The goldfish stared at me from its bowl, mouth opening and closing in silent judgment. Three years I'd had it, longer than my marriage to David. The fish swam in endless circles, trapped in its glass prison, much like I was trapped in this life of pilates classes and dinner parties where everyone pretended to be happy.

"You coming to padel tonight?" David called from the kitchen, slicing oranges for his morning juice. His voice had that same flat quality it had acquired six months ago, around the time he stopped looking me in the eye during sex.

"Can't. Running with Sarah." I lied. I wasn't running with anyone. I was running from everything.

Our suburban street was empty at 6 AM, mist rising off the manicured lawns like something dying. I ran until my lungs burned, until my thighs screamed, until the zombie-like numbness that had infected our marriage dissolved into something resembling pain, which was better than nothing.
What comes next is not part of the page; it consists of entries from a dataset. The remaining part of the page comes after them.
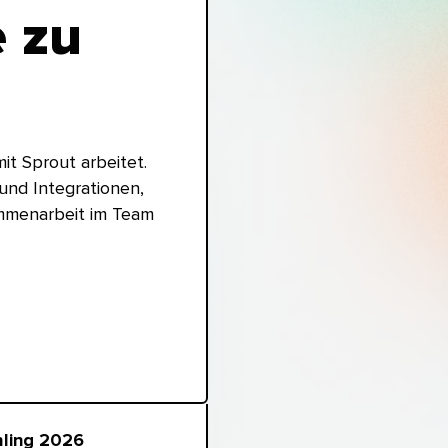
e zu
it Sprout arbeitet.
 und Integrationen,
ammenarbeit im Team
ng 2026​​ 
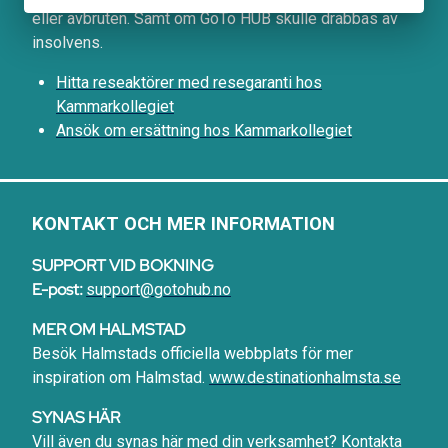
eller avbruten. Samt om GoTo HUB skulle drabbas av
insolvens.
Hitta reseaktörer med resegaranti hos
Kammarkollegiet
Ansök om ersättning hos Kammarkollegiet
KONTAKT OCH MER INFORMATION
SUPPORT VID BOKNING
E-post:
support@gotohub.no
MER OM HALMSTAD
Besök Halmstads officiella webbplats för mer
inspiration om Halmstad.
www.destinationhalmsta.se
SYNAS HÄR
Vill även du synas här med din verksamhet?
Kontakta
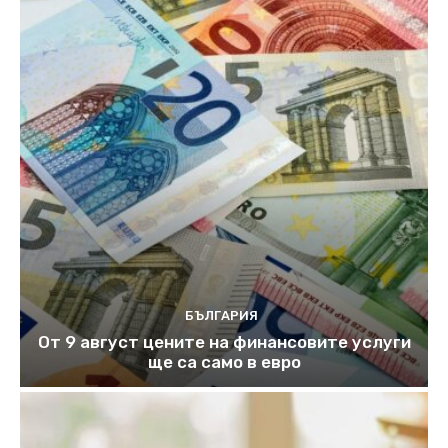
БЪЛГАРИЯ
От 9 август цените на финансовите услуги
ще са само в евро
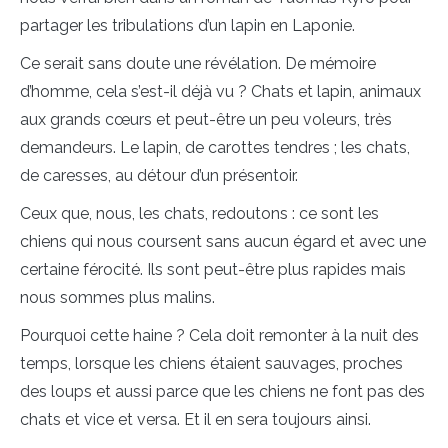
partager les tribulations d’un lapin en Laponie.
Ce serait sans doute une révélation. De mémoire
d’homme, cela s’est-il déjà vu ? Chats et lapin, animaux
aux grands cœurs et peut-être un peu voleurs, très
demandeurs. Le lapin, de carottes tendres ; les chats,
de caresses, au détour d’un présentoir.
Ceux que, nous, les chats, redoutons : ce sont les
chiens qui nous coursent sans aucun égard et avec une
certaine férocité. Ils sont peut-être plus rapides mais
nous sommes plus malins.
Pourquoi cette haine ? Cela doit remonter à la nuit des
temps, lorsque les chiens étaient sauvages, proches
des loups et aussi parce que les chiens ne font pas des
chats et vice et versa. Et il en sera toujours ainsi.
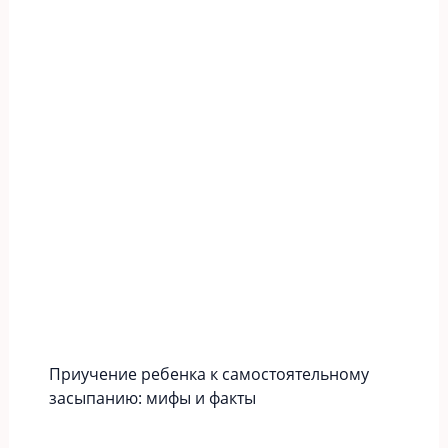
Приучение ребенка к самостоятельному
засыпанию: мифы и факты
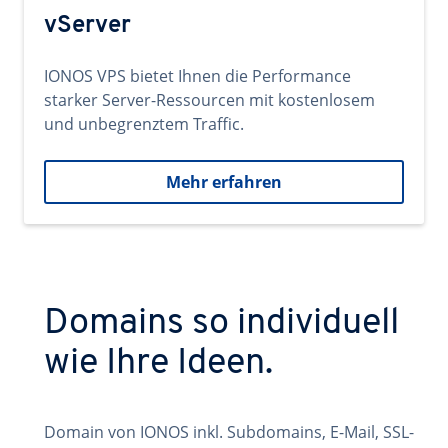
vServer
IONOS VPS bietet Ihnen die Performance
starker Server-Ressourcen mit kostenlosem
und unbegrenztem Traffic.
Mehr erfahren
Domains so individuell
wie Ihre Ideen.
Domain von IONOS inkl. Subdomains, E-Mail, SSL-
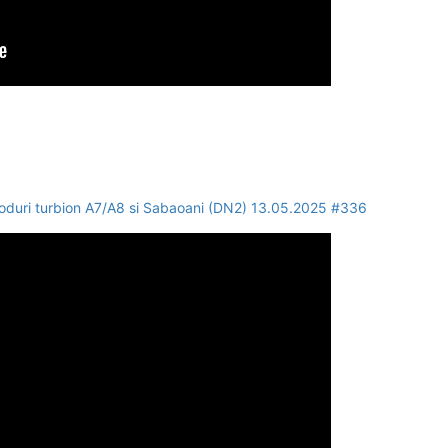
uri turbion A7/A8 si Sabaoani (DN2) 13.05.2025 #336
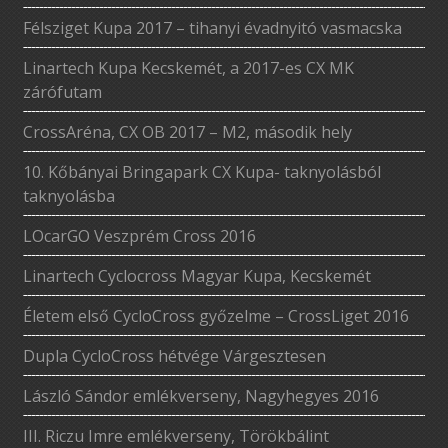
Félsziget Kupa 2017 – tihanyi évadnyitó vasmacska
Linartech Kupa Kecskemét, a 2017-es CX MK
zárófutam
CrossAréna, CX OB 2017 – M2, második hely
10. Kőbányai Bringapark CX Kupa- taknyolásból
taknyolásba
LOcarGO Veszprém Cross 2016
Linartech Cyclocross Magyar Kupa, Kecskemét
Életem első CycloCross győzelme – CrossLiget 2016
Dupla CycloCross hétvége Várgesztesen
László Sándor emlékverseny, Nagyhegyes 2016
III. Riczu Imre emlékverseny, Törökbálint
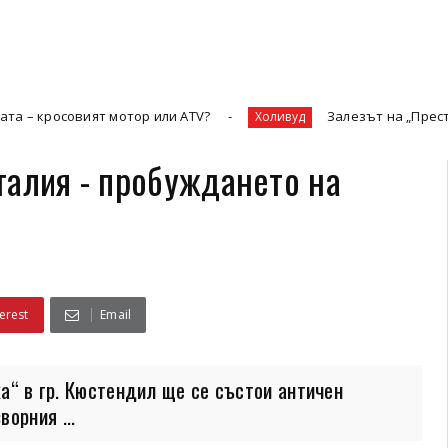
ят мотор или ATV?
Залезът на „Престижната телев
Холивуд
талия - пробуждането на
erest
Email
ка“ в гр. Кюстендил ще се състои античен
орния ...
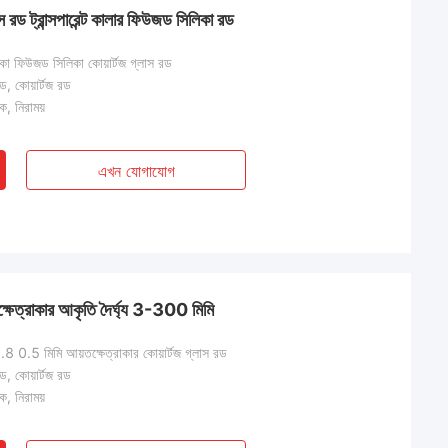
্লাস রড ট্রান্সপারেন্ট কালার ফিউজড সিলিকা রড
কা ফিউজড সিলিকা কোয়ার্টজ গ্লাস রড
রড, কোয়ার্টজ রড
িক, নিরাময়
এখন যোগাযোগ
তক্ষেত্রাকার আকৃতি দৈর্ঘ্য 3-300 মিমি
য 0.8 0.5 মিমি আয়তক্ষেত্রাকার কোয়ার্টজ গ্লাস রড
রড, কোয়ার্টজ রড
িক, নিরাময়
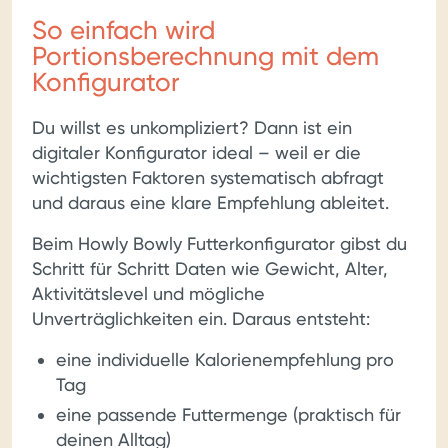
So einfach wird
Portionsberechnung mit dem
Konfigurator
Du willst es unkompliziert? Dann ist ein
digitaler Konfigurator ideal – weil er die
wichtigsten Faktoren systematisch abfragt
und daraus eine klare Empfehlung ableitet.
Beim Howly Bowly Futterkonfigurator gibst du
Schritt für Schritt Daten wie Gewicht, Alter,
Aktivitätslevel und mögliche
Unverträglichkeiten ein. Daraus entsteht:
eine individuelle Kalorienempfehlung pro
Tag
eine passende Futtermenge (praktisch für
deinen Alltag)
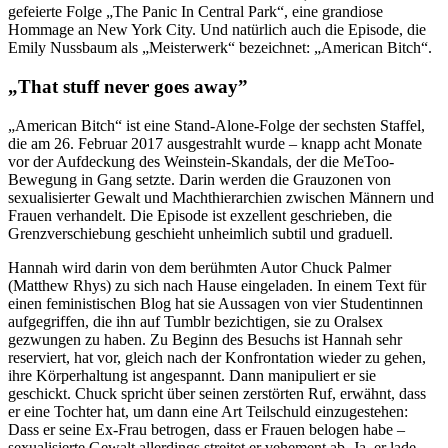
gefeierte Folge „The Panic In Central Park“, eine grandiose
Hommage an New York City. Und natürlich auch die Episode, die
Emily Nussbaum als „Meisterwerk“ bezeichnet: „American Bitch“.
„That stuff never goes away”
„American Bitch“ ist eine Stand-Alone-Folge der sechsten Staffel,
die am 26. Februar 2017 ausgestrahlt wurde – knapp acht Monate
vor der Aufdeckung des Weinstein-Skandals, der die MeToo-
Bewegung in Gang setzte. Darin werden die Grauzonen von
sexualisierter Gewalt und Machthierarchien zwischen Männern und
Frauen verhandelt. Die Episode ist exzellent geschrieben, die
Grenzverschiebung geschieht unheimlich subtil und graduell.
Hannah wird darin von dem berühmten Autor Chuck Palmer
(Matthew Rhys) zu sich nach Hause eingeladen. In einem Text für
einen feministischen Blog hat sie Aussagen von vier Studentinnen
aufgegriffen, die ihn auf Tumblr bezichtigen, sie zu Oralsex
gezwungen zu haben. Zu Beginn des Besuchs ist Hannah sehr
reserviert, hat vor, gleich nach der Konfrontation wieder zu gehen,
ihre Körperhaltung ist angespannt. Dann manipuliert er sie
geschickt. Chuck spricht über seinen zerstörten Ruf, erwähnt, dass
er eine Tochter hat, um dann eine Art Teilschuld einzugestehen:
Dass er seine Ex-Frau betrogen, dass er Frauen belogen habe –
sexualisierte Gewalt allerdings streitet er vehement ab. Ja, er lade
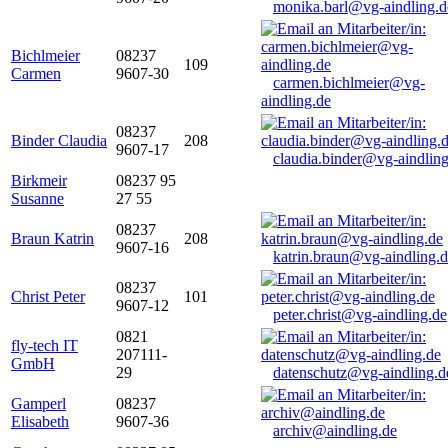
monika.barl@vg-aindling.d
Bichlmeier
08237
109
Carmen
9607-30
carmen.bichlmeier@vg-
aindling.de
08237
Binder Claudia
208
9607-17
claudia.binder@vg-aindling
Birkmeir
08237 95
Susanne
27 55
08237
Braun Katrin
208
9607-16
katrin.braun@vg-aindling.
08237
Christ Peter
101
9607-12
peter.christ@vg-aindling.de
0821
fly-tech IT
207111-
GmbH
29
datenschutz@vg-aindling.d
Gamperl
08237
Elisabeth
9607-36
archiv@aindling.de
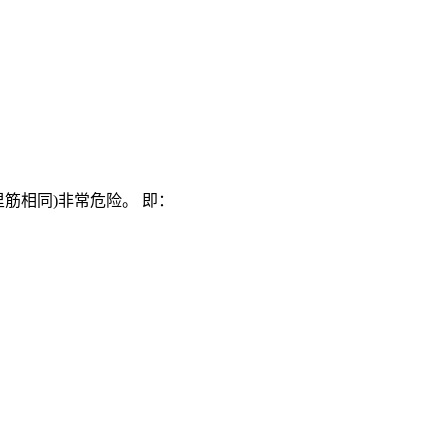
的里筋相同)非常危险。 即：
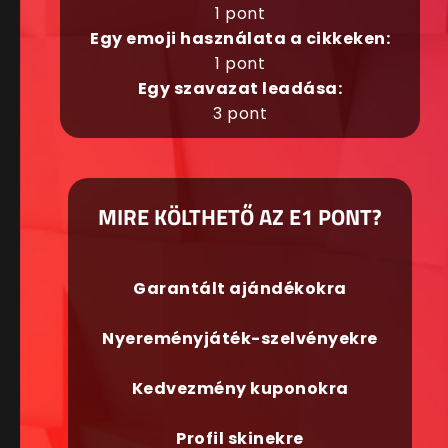
1 pont
Egy emoji használata a cikkeken:
1 pont
Egy szavazat leadása:
3 pont
MIRE KÖLTHETŐ AZ E1 PONT?
Garantált ajándékokra
Nyereményjáték-szelvényekre
Kedvezmény kuponokra
Profil skinekre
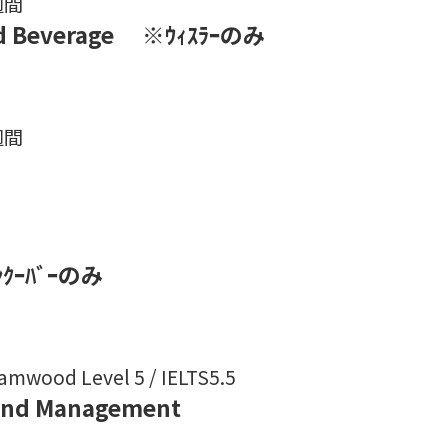
週間
and Beverage ※ｳｨｽﾗｰのみ
週間
ﾞﾝｸｰﾊﾞｰのみ
wood Level 5 / IELTS5.5
 and Management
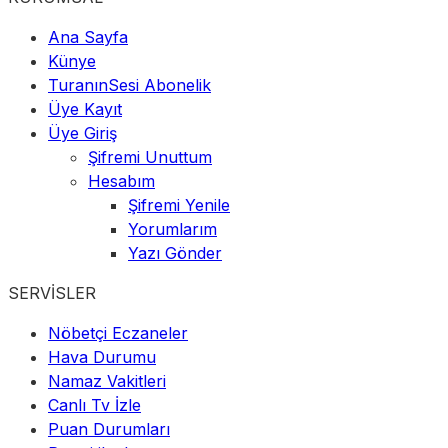
Ana Sayfa
Künye
TuranınSesi Abonelik
Üye Kayıt
Üye Giriş
Şifremi Unuttum
Hesabım
Şifremi Yenile
Yorumlarım
Yazı Gönder
SERVİSLER
Nöbetçi Eczaneler
Hava Durumu
Namaz Vakitleri
Canlı Tv İzle
Puan Durumları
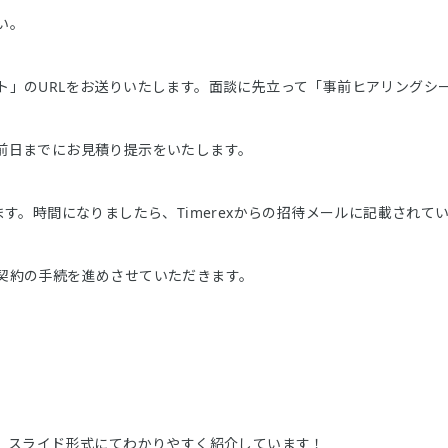
い。
ト」のURLをお送りいたします。面談に先立って「事前ヒアリングシ
前日までにお見積り提示をいたします。
す。時間になりましたら、Timerexからの招待メールに記載されてい
契約の手続を進めさせていただきます。
を、スライド形式にてわかりやすく紹介しています！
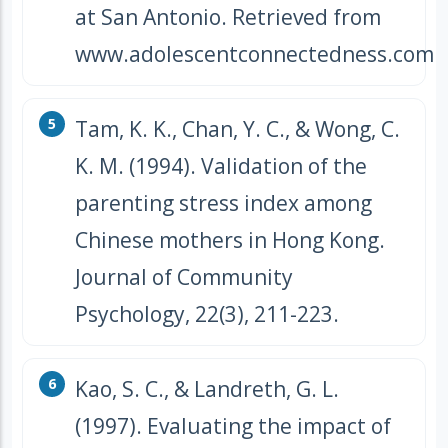
at San Antonio. Retrieved from
www.adolescentconnectedness.com
Tam, K. K., Chan, Y. C., & Wong, C.
K. M. (1994). Validation of the
parenting stress index among
Chinese mothers in Hong Kong.
Journal of Community
Psychology, 22(3), 211-223.
Kao, S. C., & Landreth, G. L.
(1997). Evaluating the impact of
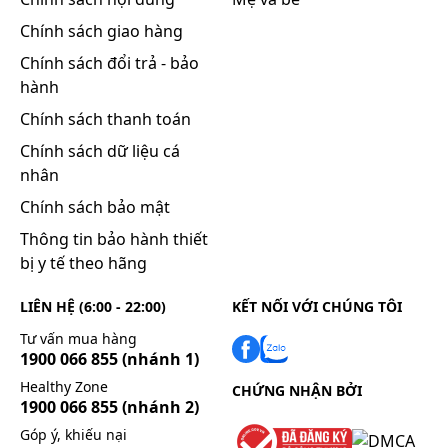
điều trị ban đầu của thuốc đạt được nhanh hơn nếu
uống thuốc vào lúc đói.
Chính sách giao hàng
Liều dùng
Chính sách đổi trả - bảo
Do các nguy cơ tim mạch và các tác dụng bất lợi của
hành
etoricoxib có thể tăng lên với liều lượng và thời gian
Chính sách thanh toán
sử dụng thuốc, cần sử dụng thuốc trong thời gian
Chính sách dữ liệu cá
ngắn nhất có thể và với liều mỗi ngày thấp nhất có
nhân
hiệu quả. Đáp ứng điều trị triệu chứng cần được
đánh giá lại theo định kỳ, những bệnh nhân bị viêm
Chính sách bảo mật
xương khớp.
Thông tin bảo hành thiết
Viêm xương khớp:
bị y tế theo hãng
Liều khuyến cáo là 30mg mỗi ngày một lần. Nếu cần
LIÊN HỆ (6:00 - 22:00)
KẾT NỐI VỚI CHÚNG TÔI
có thể tăng lên mức liều 60mg mỗi ngày một lần.
Tư vấn mua hàng
Viêm khớp dạng thấp:
1900 066 855
(nhánh 1)
Liều khuyến cáo là 60mg mỗi ngày một lần. Nêu cần
Healthy Zone
CHỨNG NHẬN BỞI
có thể tăng lên 90mg mỗi ngày một lần. Khi bệnh
1900 066 855
(nhánh 2)
nhân đã ổn định về mặt lâm sàng, giảm liều đến
Góp ý, khiếu nại
60mg, mỗi ngày một lần.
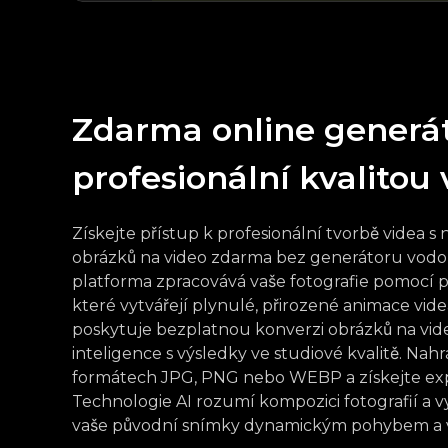
Zdarma online generát
profesionální kvalitou
Získejte přístup k profesionální tvorbě videa s
obrázků na video zdarma bez generátoru vodo
platforma zpracovává vaše fotografie pomocí po
které vytvářejí plynulé, přirozené animace vid
poskytuje bezplatnou konverzi obrázků na vi
inteligence s výsledky ve studiové kvalitě. Nahr
formátech JPG, PNG nebo WEBP a získejte exp
Technologie AI rozumí kompozici fotografií a vy
vaše původní snímky dynamickým pohybem a viz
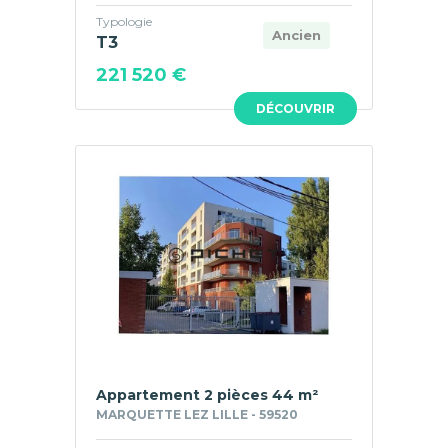
Typologie
Ancien
T3
221 520 €
DÉCOUVRIR
Appartement 2 pièces 44 m²
MARQUETTE LEZ LILLE - 59520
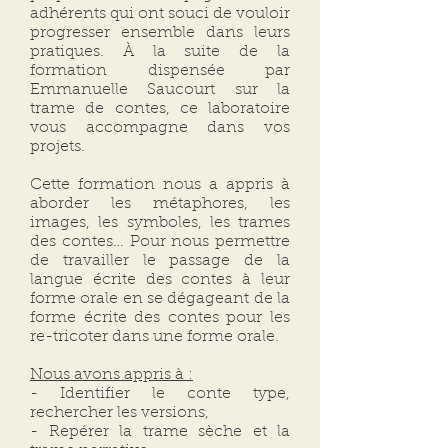
adhérents qui ont souci de vouloir
progresser ensemble dans leurs
pratiques. À la suite de la
formation dispensée par
Emmanuelle Saucourt sur la
trame de contes, ce laboratoire
vous accompagne dans vos
projets.
Cette formation nous a appris à
aborder les métaphores, les
images, les symboles, les trames
des contes… Pour nous permettre
de travailler le passage de la
langue écrite des contes à leur
forme orale en se dégageant de la
forme écrite des contes pour les
re-tricoter dans une forme orale.
Nous avons appris à :
- Identifier le conte type,
rechercher les versions,
- Repérer la trame sèche et la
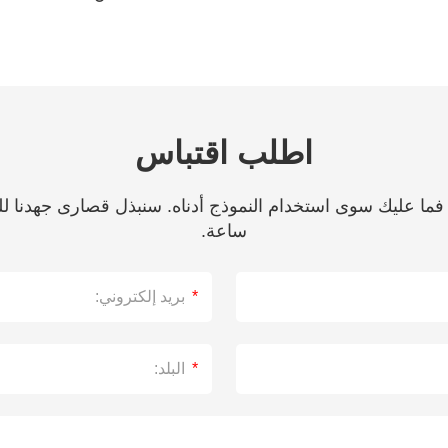
اطلب اقتباس
ساعة.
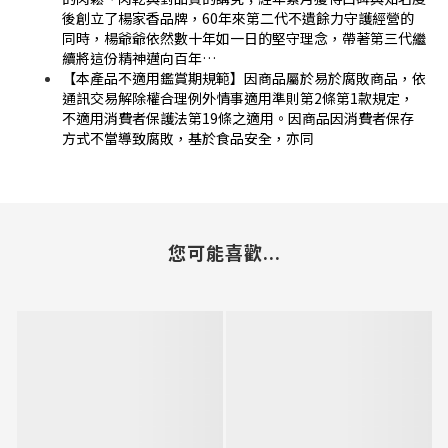
後創立了楊家香品牌，60年來第二代不遺餘力守護經營的
同時，楊爺爺依然數十年如一日的堅守理念，帶著第三代繼
續將這份精神邁向百年…
【本產品不適用鑑賞期規範】因商品屬於易於腐敗商品，依
通訊交易解除權合理例外情事適用準則第2條第1款規定，
不適用消費者保護法第19條之適用。因商品因消費者保存
方式不當導致腐敗，基於食品安全，亦同
您可能喜歡...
That evening, I found David sitting in the dark, staring at the goldfish bowl.

"It died," he said.

I looked. The fish floated belly-up, its orange scales catching the lamplight. For a second, I felt a wave of something—grief? relief?

"We were like that fish," David said, his voice cracking. "Swimming in circles, thinking we were going somewhere."

He stood up, crossed the room, and for the first time in months, really looked at me. "I don't want to be a zombie anymore, Elena. I don't think either of us do."

The orange juice sat untouched on the counter. Somewhere in the distance, someone was playing padel, the rhythmic thwack of ball against racket marking time like a heartbeat. For the first time in three years, I could hear my own heart beating too.

"Flush it," I said. "And then let's go running. Together."